The mood has turned cautious as we kick off the second quarter of 2012 after one of the best first quarters in history. Many pundits believe we are long overdue for some pullbacks, and with the first quarter now over and seasonality turning negative the conditions are ripe for profit-taking to accelerate.
Interestingly, the end of the first quarter saw little in the way of window dressing. We had four fairly poor days, and many of the key leadership stocks such as Apple (AAPL), Priceline (PCLN) and Google (GOOG) finished on a weak note. There seemed to be more interest in actually locking in some good profits rather than marking up existing positions.
The most intriguing thing about the action of the past few weeks has been the strength in IPOs. Not only is there strong pricing and good action on the first day of trading, but some of the older IPOs with aggressive valuations, stocks like LinkedIn (LNKD) and Yelp (YELP), have been attracting momentum players.
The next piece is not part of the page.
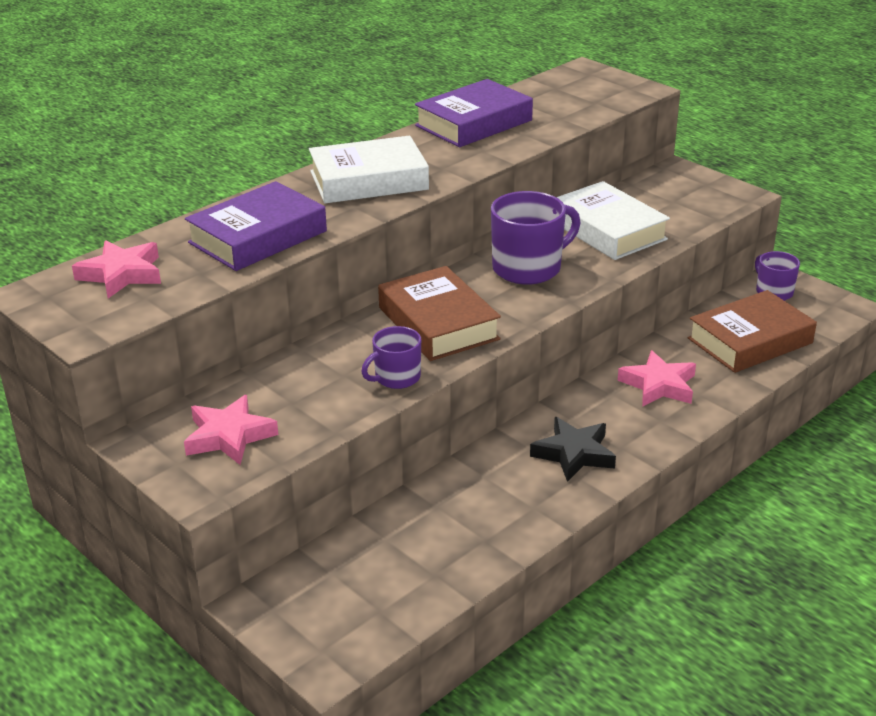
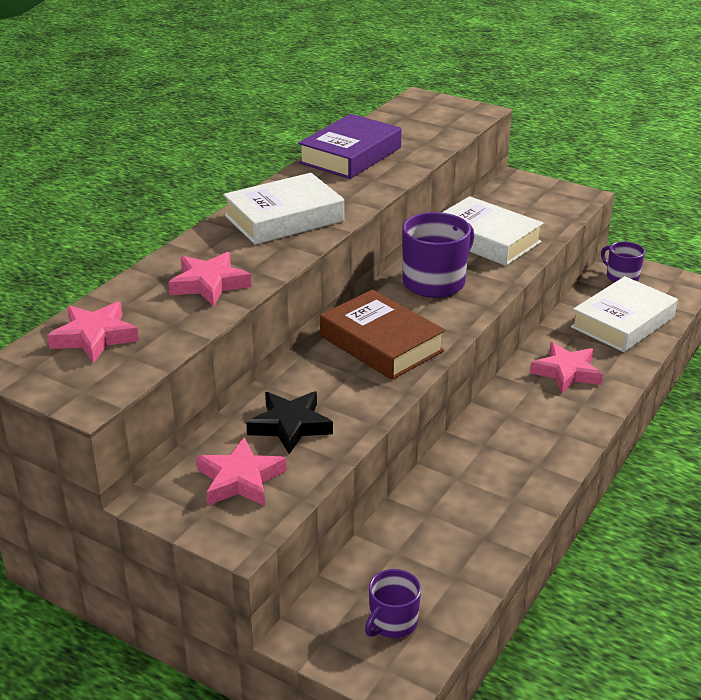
camera: 15 degrees left, 0 degrees up
purple book [185,181,327,271] -> pink star [168,252,252,306]
purple mug [361,326,421,389] -> purple mug moved to [365,569,421,638]
black star [530,417,616,482] -> black star moved to [246,391,333,454]
brown book [688,290,817,373] -> white book [571,276,678,352]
For contrarian bears, this sort of action in IPOs is classic topping action. When the level of IPOs ramps up and speculative interest picks up, the first thing the bears start to talk about is the top in 2000 when the IPO market was in a frenzy. We are a long way from that level of excitement, but it is notable how IPOs have become the hottest group in the market recently.
One of the big positives the bulls have going for them is a very large faction of market players are looking for a correction. They have been hunting for a top for weeks, but we haven't seen any really aggressive selling yet. There are some cracks in the foundation as small-caps underperform and market leaders lose momentum but no signs of a major top.
The major bearish argument is that we simply can't sustain this level of action for much longer. The lopsidedness of the price movement, the never-ending dip-buying and the lack of volatility are hallmarks of an uptrend, but they have been extreme far longer than most anyone thought possible.
While this market may appear a bit tired and in need of a rest, don't expect an immediate collapse. The great likelihood is that we are going to battle it out for a while as we consolidate. We can spot warning signs that should make us a bit more cautious, but nothing that suggests overt bearishness.
Stay focused on your individual positions and manage them tightly. If they breach support or start breaking down technically, be disciplined and do some selling. If they come back and start to run again you can always rebuy them. If you have to pay a higher price, just chalk it up to the cost of insurance.
The big positive for the bulls is that more and more folks are leaning toward the downside. Such a scenario can give us some quick spikes, especially if the bears are squeezed once again.